一个月以来,她都要依靠吸烟才能缓解对季凌的思念,家里大大小小的红酒也被她在夜深人静的时候喝光了。
她几乎以为季凌再也不会回来了。
尽管她尝试着把这种失落压抑到极致让人看不出来,但在此刻,她与季凌咫尺之遥的时候她才意识到,这34天以来她对季凌的思念远远比她人认为的要猛烈的多。
甚至要超过了最难熬的在马尼拉的那一年。
人的情绪在触底之后又获得了极致的反弹,短时间内的大起大落让大脑经受不了这样的冲击,她是在离开季凌一周后发现自己出现了解离状态的。
她以为自己恢复得很快,正常上班,正常健身、吃饭、睡觉,连和她朝夕相处的叶霖也没有发现她半点异常。
她以为她的内心足够强大,从时若的情绪中走出来之后任何事情已经打不倒她,她像一个真正的战士守在战场上。

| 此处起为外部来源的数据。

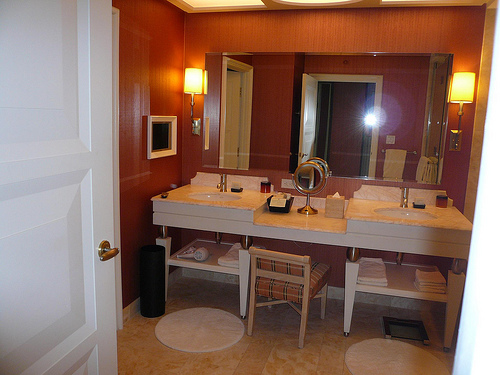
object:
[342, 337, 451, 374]
round rug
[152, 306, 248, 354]
rug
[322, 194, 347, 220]
tissue box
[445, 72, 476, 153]
lamp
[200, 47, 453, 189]
mirror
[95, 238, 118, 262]
handle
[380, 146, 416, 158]
rack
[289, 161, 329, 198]
mirror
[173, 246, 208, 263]
blow dryer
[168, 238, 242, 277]
shelf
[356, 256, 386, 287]
towel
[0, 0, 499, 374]
room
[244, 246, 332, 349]
chair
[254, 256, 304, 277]
cushions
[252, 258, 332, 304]
cushions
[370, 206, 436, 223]
sink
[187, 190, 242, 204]
sink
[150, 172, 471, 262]
counter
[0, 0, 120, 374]
door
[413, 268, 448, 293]
towels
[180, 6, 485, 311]
wall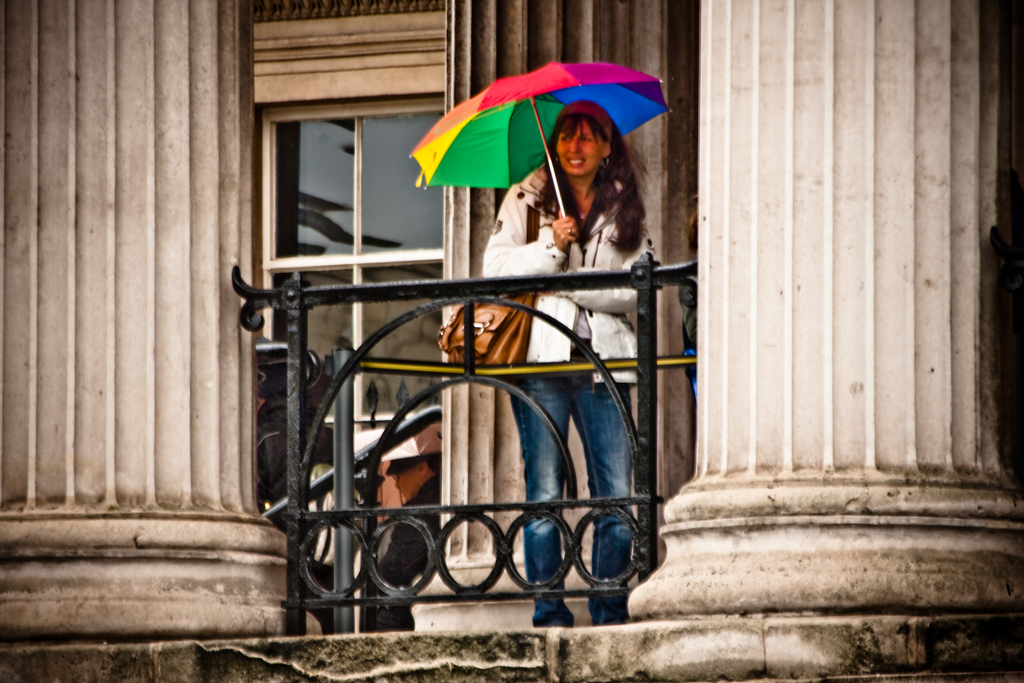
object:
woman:
[476, 94, 650, 633]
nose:
[567, 128, 584, 155]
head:
[554, 99, 617, 177]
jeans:
[511, 354, 653, 628]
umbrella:
[402, 63, 677, 235]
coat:
[473, 171, 668, 377]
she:
[476, 100, 663, 626]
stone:
[904, 612, 987, 658]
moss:
[915, 612, 991, 662]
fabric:
[405, 55, 674, 198]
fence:
[228, 243, 702, 630]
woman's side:
[462, 175, 561, 619]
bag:
[436, 280, 539, 370]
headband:
[556, 101, 614, 143]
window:
[260, 85, 440, 427]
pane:
[268, 100, 351, 261]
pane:
[358, 107, 441, 255]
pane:
[362, 262, 436, 433]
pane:
[276, 266, 356, 414]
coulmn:
[632, 0, 1023, 613]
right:
[435, 14, 993, 652]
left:
[11, 16, 413, 675]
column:
[0, 0, 274, 629]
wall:
[5, 4, 256, 494]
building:
[6, 4, 1022, 676]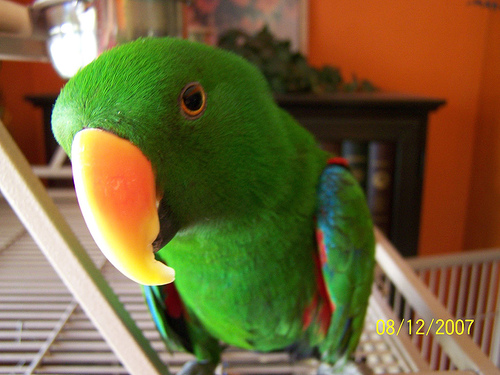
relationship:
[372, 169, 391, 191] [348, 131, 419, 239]
symbol on book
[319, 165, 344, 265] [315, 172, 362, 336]
blue patch on feather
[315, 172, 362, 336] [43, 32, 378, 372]
feather of bird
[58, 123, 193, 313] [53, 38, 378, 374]
beak of parrot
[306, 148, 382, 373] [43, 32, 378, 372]
wing of bird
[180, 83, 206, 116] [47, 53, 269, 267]
eye of bird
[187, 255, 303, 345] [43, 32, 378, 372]
stomach of bird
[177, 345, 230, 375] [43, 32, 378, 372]
feet of bird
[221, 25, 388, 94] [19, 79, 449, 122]
plant on top shelf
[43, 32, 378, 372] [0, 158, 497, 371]
bird on top of cage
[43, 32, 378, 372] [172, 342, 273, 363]
bird using feet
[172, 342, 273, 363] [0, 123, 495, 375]
feet using bird cage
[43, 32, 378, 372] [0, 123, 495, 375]
bird standing bird cage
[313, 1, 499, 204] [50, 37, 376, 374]
wall behind bird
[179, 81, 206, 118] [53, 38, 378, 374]
eye on parrot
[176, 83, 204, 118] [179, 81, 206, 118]
yellow circle in eye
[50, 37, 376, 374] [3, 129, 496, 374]
bird in bird cage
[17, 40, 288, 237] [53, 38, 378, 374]
head on parrot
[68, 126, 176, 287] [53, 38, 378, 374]
beak on parrot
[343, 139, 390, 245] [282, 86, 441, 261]
book in bookcase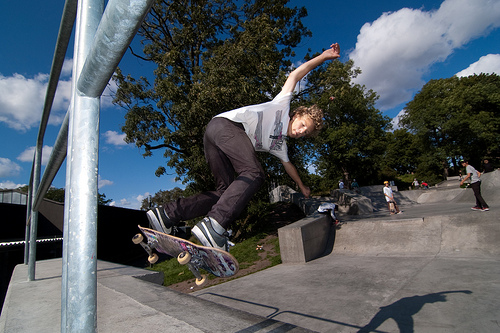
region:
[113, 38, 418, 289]
boy on a skateboard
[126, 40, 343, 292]
boy wearing a grey shirt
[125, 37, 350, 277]
boy wearing black jeans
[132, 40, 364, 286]
boy wearing tennis shoes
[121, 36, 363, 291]
boy with blonde hair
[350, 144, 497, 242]
spectators near the ramp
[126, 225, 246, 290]
skateboard with four wheels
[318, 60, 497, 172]
green forest trees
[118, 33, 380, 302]
boy leaning on skateboard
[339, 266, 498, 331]
shadow of boy on skateboard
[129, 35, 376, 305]
Completely in the air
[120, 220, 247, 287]
Lots of pictures under the board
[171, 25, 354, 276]
Arms out for balance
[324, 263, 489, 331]
Shadow of skateboarder on the ground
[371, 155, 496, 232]
People watching the skateboarder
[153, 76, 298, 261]
Wearing black pants and white shirt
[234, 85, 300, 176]
Gray stripes on shirt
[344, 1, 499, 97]
Brilliant blue sky with white puffy clouds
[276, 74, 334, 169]
Hair flying in the breeze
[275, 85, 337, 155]
Not wearing a helmet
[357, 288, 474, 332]
a shadow on the ground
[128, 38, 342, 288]
a boy on a skateboard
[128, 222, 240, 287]
a skateboard with torn up underside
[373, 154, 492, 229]
a couple kids at skateboard park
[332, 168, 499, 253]
an outdoor cement skateboard park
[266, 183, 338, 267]
a thick cement wall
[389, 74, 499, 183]
a large green tree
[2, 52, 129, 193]
a few cloud formations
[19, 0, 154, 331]
a metal fence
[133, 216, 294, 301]
a patch of grass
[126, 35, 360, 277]
boy doing a skateboarding trick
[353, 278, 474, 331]
shadow cast by a boy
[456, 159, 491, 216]
person wearing dark pants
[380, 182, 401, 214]
person wearing a white shirt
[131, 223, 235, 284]
colorful skateboard with white wheels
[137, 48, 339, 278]
boy wearing black pants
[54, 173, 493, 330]
cement skate park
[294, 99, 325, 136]
short blond curly hair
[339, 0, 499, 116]
big white fluffy cloud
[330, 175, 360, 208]
people sitting in the skate park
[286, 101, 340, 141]
Person has blonde hair.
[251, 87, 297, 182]
Person wearing white shirt.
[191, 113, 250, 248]
Person wearing black pants.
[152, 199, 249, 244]
Person wearing white socks.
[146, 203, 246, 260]
Person wearing white and black shoes.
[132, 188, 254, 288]
Person standing on skateboard.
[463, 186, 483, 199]
Person wearing black pants.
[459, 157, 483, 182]
Person wearing t-shirt.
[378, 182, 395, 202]
Person wearing white shirt.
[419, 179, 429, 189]
Person wearing red shirt.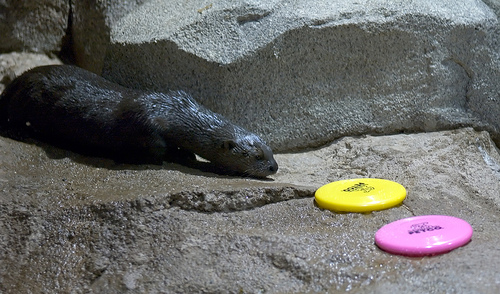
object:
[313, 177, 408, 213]
frisbee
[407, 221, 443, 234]
branding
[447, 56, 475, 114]
crack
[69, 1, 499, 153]
boulder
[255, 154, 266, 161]
eye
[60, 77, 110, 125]
fur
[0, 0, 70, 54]
boulder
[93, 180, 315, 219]
crack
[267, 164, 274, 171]
nostril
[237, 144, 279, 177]
face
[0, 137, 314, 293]
water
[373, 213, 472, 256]
frisbee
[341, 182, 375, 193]
branding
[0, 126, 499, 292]
boulder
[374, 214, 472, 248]
top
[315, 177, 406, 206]
top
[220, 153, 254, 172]
side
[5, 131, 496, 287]
ground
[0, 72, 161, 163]
side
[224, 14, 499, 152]
side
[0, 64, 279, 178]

然而仅仅是乔希的一段视频,差点就让她在会议上险些崩溃。
画面里的女孩抱着一束玫瑰对着镜头笑得幸福,付千屿一眼就在人堆里认出了那个自己亲手救下的婴儿Alpine,她长大了,算算时间,都要六岁了。
Alpine是付千屿给她取的新名字。
在他们国家,这个名字是“高山”的意思。
付千屿希望她是一座山,岿然不动的高山,而不是任风摇摆的云。
她仍然记得在刚刚把她从亲生父母手里抢过来的时候哇哇大哭的小女孩,身上裹着的破布烂得不能避风,浑身脏兮兮的,眼睛哭得红肿,才刚刚七个月,就被送给不远处的一家肉铺做童养媳。

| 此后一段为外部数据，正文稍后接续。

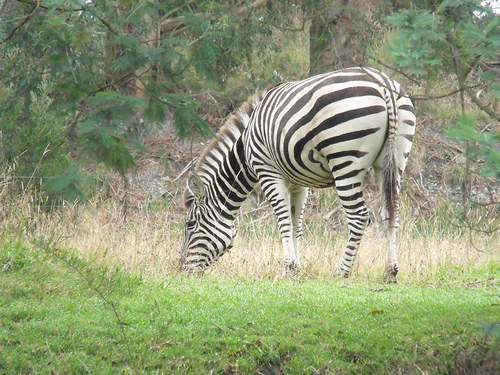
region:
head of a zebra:
[166, 199, 243, 277]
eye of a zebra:
[172, 210, 208, 231]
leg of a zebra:
[267, 191, 315, 277]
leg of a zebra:
[332, 183, 387, 295]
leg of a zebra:
[378, 188, 424, 275]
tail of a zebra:
[374, 120, 416, 222]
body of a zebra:
[271, 55, 433, 225]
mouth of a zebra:
[178, 260, 210, 284]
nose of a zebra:
[170, 258, 191, 279]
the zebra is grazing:
[182, 68, 414, 282]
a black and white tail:
[380, 148, 399, 223]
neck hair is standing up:
[196, 93, 257, 185]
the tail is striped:
[384, 90, 398, 144]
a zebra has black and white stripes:
[179, 73, 408, 268]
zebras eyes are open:
[186, 218, 199, 230]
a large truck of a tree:
[310, 0, 378, 72]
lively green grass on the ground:
[3, 276, 484, 365]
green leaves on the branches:
[385, 11, 451, 80]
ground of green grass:
[167, 275, 499, 350]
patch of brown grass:
[387, 347, 499, 372]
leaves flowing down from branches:
[1, 0, 166, 180]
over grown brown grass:
[420, 234, 472, 260]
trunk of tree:
[308, 0, 368, 60]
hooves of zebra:
[278, 251, 398, 282]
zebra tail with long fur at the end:
[381, 80, 402, 224]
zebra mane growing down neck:
[200, 90, 262, 187]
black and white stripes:
[271, 98, 328, 148]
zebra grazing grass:
[177, 67, 414, 286]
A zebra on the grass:
[164, 64, 425, 298]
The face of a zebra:
[168, 172, 239, 277]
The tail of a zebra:
[378, 81, 405, 226]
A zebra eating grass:
[167, 58, 415, 289]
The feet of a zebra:
[276, 250, 414, 281]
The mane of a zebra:
[181, 89, 267, 199]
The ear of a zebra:
[182, 171, 209, 201]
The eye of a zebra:
[183, 215, 207, 231]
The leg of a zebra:
[328, 163, 374, 275]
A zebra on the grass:
[159, 58, 414, 286]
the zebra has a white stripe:
[293, 129, 306, 140]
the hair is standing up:
[201, 131, 236, 153]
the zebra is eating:
[170, 257, 203, 285]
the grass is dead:
[147, 242, 172, 263]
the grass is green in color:
[250, 307, 285, 333]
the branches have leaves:
[83, 20, 143, 81]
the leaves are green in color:
[400, 17, 425, 52]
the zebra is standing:
[248, 155, 406, 300]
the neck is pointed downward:
[185, 124, 272, 207]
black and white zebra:
[174, 65, 417, 285]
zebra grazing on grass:
[175, 65, 415, 285]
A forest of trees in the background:
[5, 25, 497, 190]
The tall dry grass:
[17, 183, 497, 288]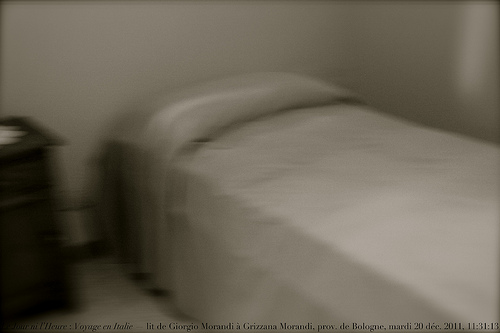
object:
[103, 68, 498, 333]
bed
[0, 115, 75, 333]
dresser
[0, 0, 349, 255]
wall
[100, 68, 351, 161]
pillows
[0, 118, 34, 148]
papers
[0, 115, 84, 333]
table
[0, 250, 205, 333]
ground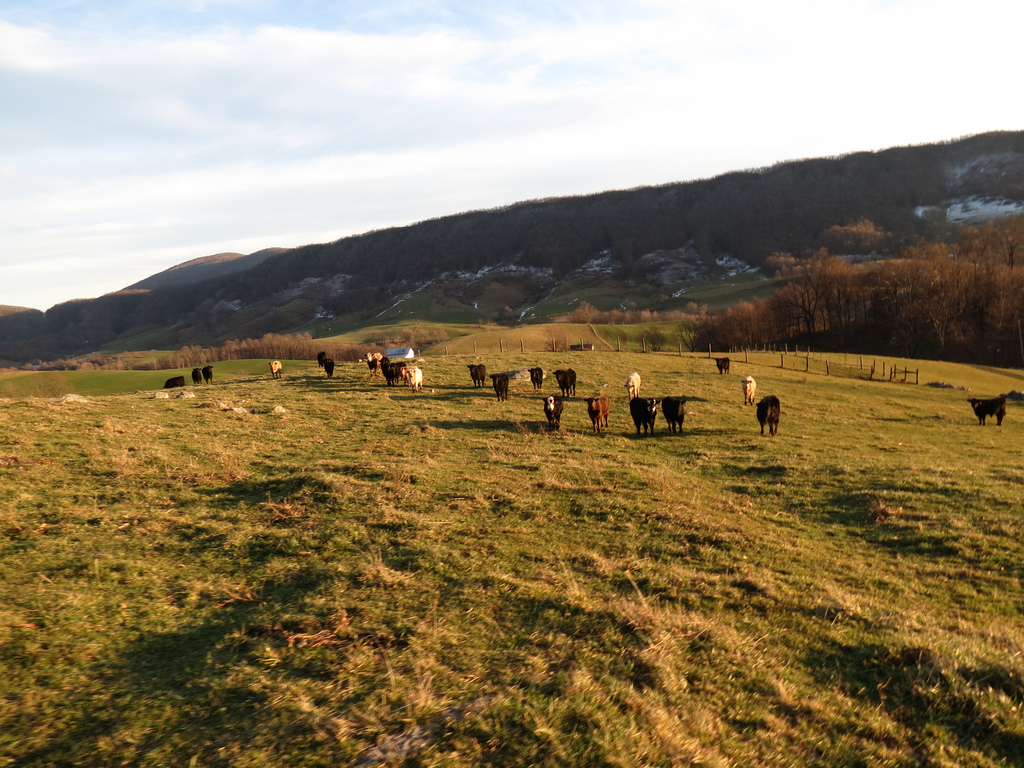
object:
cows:
[528, 367, 662, 438]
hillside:
[636, 351, 679, 373]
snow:
[517, 265, 547, 278]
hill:
[504, 189, 635, 305]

只换了5斤猪肉的父母抱着已经招了苍蝇的肥油渣子警告付千屿不要多管闲事,再不把孩子还回来就要丢镰刀吓唬她。
他们不敢真的杀了一个外国人,生锈的镰刀角度低了很多,加上付千屿躲得快,镰刀只落在距离她半米的地上。
付千屿没有犹豫,拿着那把镰刀朝着自己的小腹一刀割过去。
“警察很快就到,镰刀是你们的,如果不想摊上国际官司,就给我滚!”
那对夫妻被付千屿不怕死的行为吓到了,眼前这个黄皮肤黑头发的女人眼神狠厉,死死地盯着两个人,丝毫不在意血流如注的伤口。

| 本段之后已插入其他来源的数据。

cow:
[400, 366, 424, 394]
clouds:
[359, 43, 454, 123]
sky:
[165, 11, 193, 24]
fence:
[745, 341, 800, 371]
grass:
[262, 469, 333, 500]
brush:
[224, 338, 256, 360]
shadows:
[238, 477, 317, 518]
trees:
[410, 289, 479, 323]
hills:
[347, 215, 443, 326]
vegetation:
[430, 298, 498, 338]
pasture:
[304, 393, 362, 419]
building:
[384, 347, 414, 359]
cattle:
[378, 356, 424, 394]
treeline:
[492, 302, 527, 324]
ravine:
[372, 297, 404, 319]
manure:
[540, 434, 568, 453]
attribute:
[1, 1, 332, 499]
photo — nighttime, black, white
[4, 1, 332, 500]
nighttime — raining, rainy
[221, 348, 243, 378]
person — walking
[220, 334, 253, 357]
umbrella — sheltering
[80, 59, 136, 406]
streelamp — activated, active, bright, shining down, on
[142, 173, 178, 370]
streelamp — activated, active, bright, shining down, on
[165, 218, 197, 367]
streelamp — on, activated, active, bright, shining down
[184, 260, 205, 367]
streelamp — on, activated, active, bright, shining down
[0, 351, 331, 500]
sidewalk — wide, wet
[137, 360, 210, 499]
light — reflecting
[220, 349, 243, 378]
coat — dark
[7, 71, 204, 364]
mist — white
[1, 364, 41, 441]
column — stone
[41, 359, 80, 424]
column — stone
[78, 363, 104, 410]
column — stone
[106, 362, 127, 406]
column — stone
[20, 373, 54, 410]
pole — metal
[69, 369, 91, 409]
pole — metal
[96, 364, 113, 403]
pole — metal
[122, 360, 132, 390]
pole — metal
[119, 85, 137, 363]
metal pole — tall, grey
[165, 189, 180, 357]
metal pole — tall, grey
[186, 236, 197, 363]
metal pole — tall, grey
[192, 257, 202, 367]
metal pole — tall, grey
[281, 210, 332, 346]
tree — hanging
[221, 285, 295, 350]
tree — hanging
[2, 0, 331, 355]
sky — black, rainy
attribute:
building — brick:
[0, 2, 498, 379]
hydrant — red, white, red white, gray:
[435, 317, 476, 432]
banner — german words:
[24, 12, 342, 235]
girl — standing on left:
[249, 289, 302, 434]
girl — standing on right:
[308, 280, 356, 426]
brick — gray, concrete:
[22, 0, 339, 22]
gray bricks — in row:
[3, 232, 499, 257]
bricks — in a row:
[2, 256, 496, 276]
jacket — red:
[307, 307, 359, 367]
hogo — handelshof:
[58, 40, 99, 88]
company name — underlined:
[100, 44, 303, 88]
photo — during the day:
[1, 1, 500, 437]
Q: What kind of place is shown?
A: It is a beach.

最终他们撂下两句付千屿听不懂的狠话,骂骂咧咧的抱着猪肉和油渣走了。
旁边同行的中国小姑娘吓坏了,抱着孩子扑上来一块哭:
“付姐你干嘛啊?你这是何必啊?!”
汩汩的鲜血像蜿蜒扭曲的细蛇从付千屿的小腹爬出来,仅仅几分钟就染湿了她的衬衣。
“先别哭了……先给我叫个医生……”
孩子的哭声和女人的哭声掺杂在一起,在她逐渐涣散的意识里反复蒸腾,她竭力保持着清醒,临上车之前还不忘吩咐女孩:
“把孩子抱好,寸步不离。”
女孩下意识护紧了怀里已经熟睡的女孩猛点头。
“付姐你放心,我肯定24小时抱着她,一定不让那家人再抢回去!”
付千屿这才放松下精神,躺在救护车的抢救车上失去意识。
这次被救下的孩子一共有12个,大部分都被国家送到了福利院或者找到了家境不错的家庭收养,只有这个被付千屿以自残的方式救下的孩子不知道该怎么办。
“孩子太小了,区里的福利院没有条件照顾,想让我们带回去。”
女孩一边给付千屿削苹果一边在病床边抱怨这里的条件太差。
“这什么地方啊,连单人病房都没有,夜里还总是有陌生男的来推门,吓死人了。”
女孩刚来这里一个月,对这里一切都不适应,满天的风沙,无处不在的屎臭还有怎么也打不死的小强。
“孩子状态怎么样?”
付千屿半倚在病床上小口喝医院食堂的小米粥,里面还有热心邻居送来的水煮蛋。
医生很惊叹一个人居然有那么狠的心把自己割得这么深,差一点就伤到动脉了,到时候就是神仙也救不回来了。
她一连输了三天的液防止破伤风,这三天都是同行的这个女孩照顾孩子们和料理后续关于钱的事情。
“挺好的,从国内空运过来的物资派上用场了,她挺喜欢中国的奶粉的,不挑牌子,睡得也好。”
王潇削好了苹果递给付千屿笑着说:
“那肉铺的人拿了钱立马狗腿得跟奴才似的,就差给我们跪下了。”
“林总听说了你的事,专门打电话来问你的情况,我说没什么事,她让你尽快回M国,那里的医疗条件更好,治疗也方便。”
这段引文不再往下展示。